M. E. Stellingwerf*1, W. A. Bemelman1, G. R. D'Haens2, C. Y. Ponsioen2, C. J. Buskens1

1Amsterdam UMC, Department of Surgery, Amsterdam, The Netherlands, 2Amsterdam UMC, Department of Gastroenterology and Hepatology, Amsterdam, The Netherlands

Background

Appendectomy prevents the development of ulcerative colitis (UC), and might have a positive effect on the disease course of UC. However, several studies indicated an increased risk of colectomy and colorectal cancer (CRC) after appendectomy in UC, and discourage the use of an experimental appendectomy. Nonetheless, it seems premature to draw strong conclusions, as these retrospective studies did not correct for possible confounding factors. The aim of this study was to evaluate the risk of colectomy and CRC after appendectomy in UC patients, while correcting for relevant confounders.

Methods

All included patients were retrieved from the prospective national Initiative on Crohns and Colitis Parelsnoer Institute – inflammatory bowel disease (IBD) database. From 2007, consecutive IBD patients were continuously invited to participate. For inclusion in the current study, patients had to have UC, and data on both appendectomy and colectomy and/or CRC rate had to be available. Primary outcomes were the risk of colectomy and CRC. Outcomes were compared in patients with and without appendectomy, with a separate analysis for timing of appendectomy (before or after UC diagnosis).

Results

In total, 826 UC patients (54.7% female) with a median age of 46 (range 18–89) years were included from 2007 until May 2018. Sixty-three (7.6%) patients previously had an appendectomy: 24 (38.1%) before UC diagnosis, 33 (52.3%) after diagnosis, and in 6 (9.5%) patients the timing was unknown. On baseline characteristics, patients with an appendectomy had a significantly lower rate of colectomy (19.0% vs. 37.6%; p = 0.003) and tended to have more often PSC (11.8% vs. 5.7%; p = 0.090). In multi-variate analysis, appendectomy after UC diagnosis was associated with a significantly lower risk of colectomy compared with no appendectomy (HR 0.15, 95% CI 0.04–0.59; p = 0.007), and the same trend was seen in patients with appendectomy before UC (HR 0.36, 95% CI 0.09–1.47; p = 0.156). Kaplan–Meier analysis demonstrated that appendectomy was associated with a significantly postponed colectomy, in particular when performed after UC diagnosis (p = 0.009).

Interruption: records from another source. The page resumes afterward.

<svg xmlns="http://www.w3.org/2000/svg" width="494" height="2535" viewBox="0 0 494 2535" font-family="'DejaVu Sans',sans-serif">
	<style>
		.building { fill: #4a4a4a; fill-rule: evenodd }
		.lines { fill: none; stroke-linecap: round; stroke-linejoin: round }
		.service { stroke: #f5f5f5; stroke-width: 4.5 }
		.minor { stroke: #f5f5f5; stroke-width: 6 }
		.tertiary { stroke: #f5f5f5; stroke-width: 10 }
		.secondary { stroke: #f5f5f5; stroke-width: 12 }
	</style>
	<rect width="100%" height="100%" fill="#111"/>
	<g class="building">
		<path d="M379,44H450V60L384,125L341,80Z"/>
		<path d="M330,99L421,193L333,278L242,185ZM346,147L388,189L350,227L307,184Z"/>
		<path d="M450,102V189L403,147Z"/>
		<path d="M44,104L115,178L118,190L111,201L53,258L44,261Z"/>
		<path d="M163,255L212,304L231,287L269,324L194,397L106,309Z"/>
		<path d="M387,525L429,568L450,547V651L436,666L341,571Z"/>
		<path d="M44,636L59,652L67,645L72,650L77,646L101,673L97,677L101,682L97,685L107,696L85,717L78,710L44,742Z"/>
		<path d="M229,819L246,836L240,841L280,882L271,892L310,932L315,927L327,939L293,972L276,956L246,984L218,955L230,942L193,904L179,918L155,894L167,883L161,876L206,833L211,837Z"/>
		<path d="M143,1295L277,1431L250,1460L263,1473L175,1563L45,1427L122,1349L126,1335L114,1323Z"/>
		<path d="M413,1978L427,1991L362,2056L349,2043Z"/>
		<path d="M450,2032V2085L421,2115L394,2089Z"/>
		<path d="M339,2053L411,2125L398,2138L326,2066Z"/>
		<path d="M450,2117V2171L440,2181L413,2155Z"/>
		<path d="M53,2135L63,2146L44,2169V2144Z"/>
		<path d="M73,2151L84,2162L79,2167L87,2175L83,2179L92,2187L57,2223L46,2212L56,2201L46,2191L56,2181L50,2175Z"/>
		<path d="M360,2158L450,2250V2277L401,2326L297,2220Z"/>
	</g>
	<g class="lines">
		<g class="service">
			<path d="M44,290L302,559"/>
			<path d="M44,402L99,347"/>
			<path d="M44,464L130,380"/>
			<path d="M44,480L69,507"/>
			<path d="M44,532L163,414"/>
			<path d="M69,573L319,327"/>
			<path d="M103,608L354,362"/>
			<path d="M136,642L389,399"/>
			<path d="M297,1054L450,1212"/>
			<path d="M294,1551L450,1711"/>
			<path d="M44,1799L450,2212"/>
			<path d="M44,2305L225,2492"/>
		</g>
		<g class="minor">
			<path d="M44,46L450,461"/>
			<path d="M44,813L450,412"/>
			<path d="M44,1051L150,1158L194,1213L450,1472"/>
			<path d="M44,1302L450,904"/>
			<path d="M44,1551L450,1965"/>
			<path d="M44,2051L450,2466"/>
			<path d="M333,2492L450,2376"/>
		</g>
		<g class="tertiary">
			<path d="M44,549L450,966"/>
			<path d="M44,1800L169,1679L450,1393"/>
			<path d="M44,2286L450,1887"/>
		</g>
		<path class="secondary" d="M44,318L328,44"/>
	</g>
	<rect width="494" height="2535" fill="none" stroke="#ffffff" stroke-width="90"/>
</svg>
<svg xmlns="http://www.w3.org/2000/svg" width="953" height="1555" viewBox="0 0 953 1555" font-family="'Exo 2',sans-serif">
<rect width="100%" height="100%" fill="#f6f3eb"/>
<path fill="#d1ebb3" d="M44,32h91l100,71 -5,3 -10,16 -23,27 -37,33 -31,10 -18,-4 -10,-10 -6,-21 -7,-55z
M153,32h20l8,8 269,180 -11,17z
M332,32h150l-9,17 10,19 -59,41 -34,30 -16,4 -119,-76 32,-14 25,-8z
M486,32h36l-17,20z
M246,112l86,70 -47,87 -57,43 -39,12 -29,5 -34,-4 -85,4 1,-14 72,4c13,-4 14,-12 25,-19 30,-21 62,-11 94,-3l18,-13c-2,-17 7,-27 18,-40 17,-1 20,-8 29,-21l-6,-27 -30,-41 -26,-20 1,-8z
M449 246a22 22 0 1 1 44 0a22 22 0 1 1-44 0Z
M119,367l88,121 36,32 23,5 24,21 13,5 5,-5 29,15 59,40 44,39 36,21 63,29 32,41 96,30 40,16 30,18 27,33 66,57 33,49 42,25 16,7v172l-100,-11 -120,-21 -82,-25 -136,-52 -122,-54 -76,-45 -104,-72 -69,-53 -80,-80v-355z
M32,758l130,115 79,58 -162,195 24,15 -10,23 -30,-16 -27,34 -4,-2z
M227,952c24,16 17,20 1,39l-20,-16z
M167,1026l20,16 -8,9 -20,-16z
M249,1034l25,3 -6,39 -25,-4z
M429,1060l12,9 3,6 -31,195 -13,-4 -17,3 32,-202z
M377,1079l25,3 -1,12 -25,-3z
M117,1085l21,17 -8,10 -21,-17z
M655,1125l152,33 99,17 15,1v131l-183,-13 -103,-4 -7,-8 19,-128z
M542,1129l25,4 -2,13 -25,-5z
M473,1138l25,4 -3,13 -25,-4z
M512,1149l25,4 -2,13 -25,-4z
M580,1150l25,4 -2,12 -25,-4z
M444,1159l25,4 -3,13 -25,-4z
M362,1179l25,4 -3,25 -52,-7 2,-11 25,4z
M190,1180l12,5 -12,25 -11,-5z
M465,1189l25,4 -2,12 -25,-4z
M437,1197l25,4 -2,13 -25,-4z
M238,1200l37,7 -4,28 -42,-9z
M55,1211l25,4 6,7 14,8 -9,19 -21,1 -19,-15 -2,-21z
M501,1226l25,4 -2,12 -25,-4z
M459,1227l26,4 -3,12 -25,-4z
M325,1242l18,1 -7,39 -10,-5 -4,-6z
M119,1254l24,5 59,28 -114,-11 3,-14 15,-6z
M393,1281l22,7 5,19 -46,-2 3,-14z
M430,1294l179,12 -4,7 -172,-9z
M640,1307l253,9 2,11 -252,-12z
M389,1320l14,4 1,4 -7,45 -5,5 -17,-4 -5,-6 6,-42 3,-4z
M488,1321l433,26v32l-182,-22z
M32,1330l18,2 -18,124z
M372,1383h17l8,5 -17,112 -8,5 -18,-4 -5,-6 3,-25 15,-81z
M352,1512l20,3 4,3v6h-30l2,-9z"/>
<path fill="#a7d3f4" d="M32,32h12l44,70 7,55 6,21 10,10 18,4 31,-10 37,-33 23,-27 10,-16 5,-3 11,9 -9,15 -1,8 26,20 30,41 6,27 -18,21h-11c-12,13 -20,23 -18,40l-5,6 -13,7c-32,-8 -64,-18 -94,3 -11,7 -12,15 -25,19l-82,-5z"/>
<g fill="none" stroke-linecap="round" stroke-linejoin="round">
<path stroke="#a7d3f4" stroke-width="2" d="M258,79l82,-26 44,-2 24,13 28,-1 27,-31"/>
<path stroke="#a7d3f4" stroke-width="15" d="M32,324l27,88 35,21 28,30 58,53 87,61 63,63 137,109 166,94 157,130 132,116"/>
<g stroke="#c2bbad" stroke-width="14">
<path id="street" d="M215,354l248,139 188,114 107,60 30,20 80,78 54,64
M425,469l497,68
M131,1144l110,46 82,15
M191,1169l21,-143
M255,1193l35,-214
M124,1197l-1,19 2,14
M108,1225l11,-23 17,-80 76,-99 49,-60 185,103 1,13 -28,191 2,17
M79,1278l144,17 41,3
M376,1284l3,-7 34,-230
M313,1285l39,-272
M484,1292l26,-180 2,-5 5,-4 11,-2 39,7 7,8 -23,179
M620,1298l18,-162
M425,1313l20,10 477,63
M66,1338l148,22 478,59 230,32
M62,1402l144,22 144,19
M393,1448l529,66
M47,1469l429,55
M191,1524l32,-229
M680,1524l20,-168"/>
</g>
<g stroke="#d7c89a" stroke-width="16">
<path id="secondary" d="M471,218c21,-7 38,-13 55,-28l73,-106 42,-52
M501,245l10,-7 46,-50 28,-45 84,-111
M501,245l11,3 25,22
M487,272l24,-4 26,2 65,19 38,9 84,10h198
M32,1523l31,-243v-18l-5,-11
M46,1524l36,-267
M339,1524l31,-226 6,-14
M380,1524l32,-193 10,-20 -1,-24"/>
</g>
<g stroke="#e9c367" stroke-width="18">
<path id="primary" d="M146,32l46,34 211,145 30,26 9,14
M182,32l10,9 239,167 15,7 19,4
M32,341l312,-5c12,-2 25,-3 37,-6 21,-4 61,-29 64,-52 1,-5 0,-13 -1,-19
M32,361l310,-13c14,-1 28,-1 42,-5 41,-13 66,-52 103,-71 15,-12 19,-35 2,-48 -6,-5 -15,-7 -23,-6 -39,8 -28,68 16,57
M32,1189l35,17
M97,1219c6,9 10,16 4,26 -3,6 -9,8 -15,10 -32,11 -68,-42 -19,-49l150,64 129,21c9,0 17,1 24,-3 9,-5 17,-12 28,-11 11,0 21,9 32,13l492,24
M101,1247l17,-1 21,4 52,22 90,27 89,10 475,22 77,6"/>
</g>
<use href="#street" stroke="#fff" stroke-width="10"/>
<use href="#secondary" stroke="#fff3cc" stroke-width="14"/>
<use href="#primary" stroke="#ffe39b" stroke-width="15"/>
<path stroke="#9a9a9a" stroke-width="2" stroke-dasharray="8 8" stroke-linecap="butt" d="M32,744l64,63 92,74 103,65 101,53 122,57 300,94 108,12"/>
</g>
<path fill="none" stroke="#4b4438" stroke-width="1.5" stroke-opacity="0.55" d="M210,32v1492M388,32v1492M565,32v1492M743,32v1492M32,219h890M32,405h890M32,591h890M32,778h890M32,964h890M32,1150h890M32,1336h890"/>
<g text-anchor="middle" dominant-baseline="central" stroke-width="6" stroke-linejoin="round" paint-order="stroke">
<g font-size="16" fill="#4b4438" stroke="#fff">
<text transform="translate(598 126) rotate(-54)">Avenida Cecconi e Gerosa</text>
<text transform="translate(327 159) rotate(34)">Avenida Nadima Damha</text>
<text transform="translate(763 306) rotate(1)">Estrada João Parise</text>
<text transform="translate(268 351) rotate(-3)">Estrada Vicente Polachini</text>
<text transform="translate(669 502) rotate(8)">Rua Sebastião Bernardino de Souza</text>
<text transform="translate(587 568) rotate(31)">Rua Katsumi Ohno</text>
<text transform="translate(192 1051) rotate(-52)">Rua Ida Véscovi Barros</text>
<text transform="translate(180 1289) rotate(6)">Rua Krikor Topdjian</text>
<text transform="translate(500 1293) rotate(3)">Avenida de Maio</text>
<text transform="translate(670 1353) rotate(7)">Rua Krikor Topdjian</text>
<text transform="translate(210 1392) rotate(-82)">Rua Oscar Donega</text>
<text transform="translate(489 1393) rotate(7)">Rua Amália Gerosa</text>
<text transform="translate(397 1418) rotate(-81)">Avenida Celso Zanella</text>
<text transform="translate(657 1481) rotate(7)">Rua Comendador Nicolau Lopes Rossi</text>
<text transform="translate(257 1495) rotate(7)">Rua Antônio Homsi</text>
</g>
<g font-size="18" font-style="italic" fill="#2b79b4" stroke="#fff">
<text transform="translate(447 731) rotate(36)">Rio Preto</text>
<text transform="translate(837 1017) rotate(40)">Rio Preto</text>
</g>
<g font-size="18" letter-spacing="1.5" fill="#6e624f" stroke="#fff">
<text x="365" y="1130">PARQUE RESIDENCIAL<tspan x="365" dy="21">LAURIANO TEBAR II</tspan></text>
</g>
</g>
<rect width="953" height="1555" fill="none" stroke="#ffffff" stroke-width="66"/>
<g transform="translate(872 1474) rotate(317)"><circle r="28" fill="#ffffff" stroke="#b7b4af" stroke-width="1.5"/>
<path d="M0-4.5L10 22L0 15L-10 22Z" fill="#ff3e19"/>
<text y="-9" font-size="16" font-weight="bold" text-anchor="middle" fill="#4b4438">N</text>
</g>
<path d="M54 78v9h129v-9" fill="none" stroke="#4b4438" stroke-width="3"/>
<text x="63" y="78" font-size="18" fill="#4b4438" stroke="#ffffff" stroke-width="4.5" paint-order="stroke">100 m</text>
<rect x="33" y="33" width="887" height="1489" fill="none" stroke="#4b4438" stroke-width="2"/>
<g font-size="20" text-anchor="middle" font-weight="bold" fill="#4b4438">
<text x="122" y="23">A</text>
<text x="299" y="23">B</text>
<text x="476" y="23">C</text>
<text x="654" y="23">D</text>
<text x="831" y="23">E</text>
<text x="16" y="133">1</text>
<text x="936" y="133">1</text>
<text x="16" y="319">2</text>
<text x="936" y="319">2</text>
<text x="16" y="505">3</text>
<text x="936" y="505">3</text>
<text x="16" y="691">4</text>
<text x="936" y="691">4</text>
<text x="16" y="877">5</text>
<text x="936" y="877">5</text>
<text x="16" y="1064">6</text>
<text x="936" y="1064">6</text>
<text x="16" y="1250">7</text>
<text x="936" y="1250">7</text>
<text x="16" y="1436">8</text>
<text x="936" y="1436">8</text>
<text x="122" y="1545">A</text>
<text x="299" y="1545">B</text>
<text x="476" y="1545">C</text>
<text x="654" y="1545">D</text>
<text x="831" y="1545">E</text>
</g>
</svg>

No significant differences were found in the CRC rate for patients with and without an appendectomy (1.6% vs. 1.2%; p = 0.555).

Conclusion

An appendectomy during the course of UC is associated with an 85% decreased risk of colectomy and a postponed resection in patients who did undergo colectomy. As the colon is longer in situ the risk of developing CRC remains, emphasising the importance of endoscopic surveillance.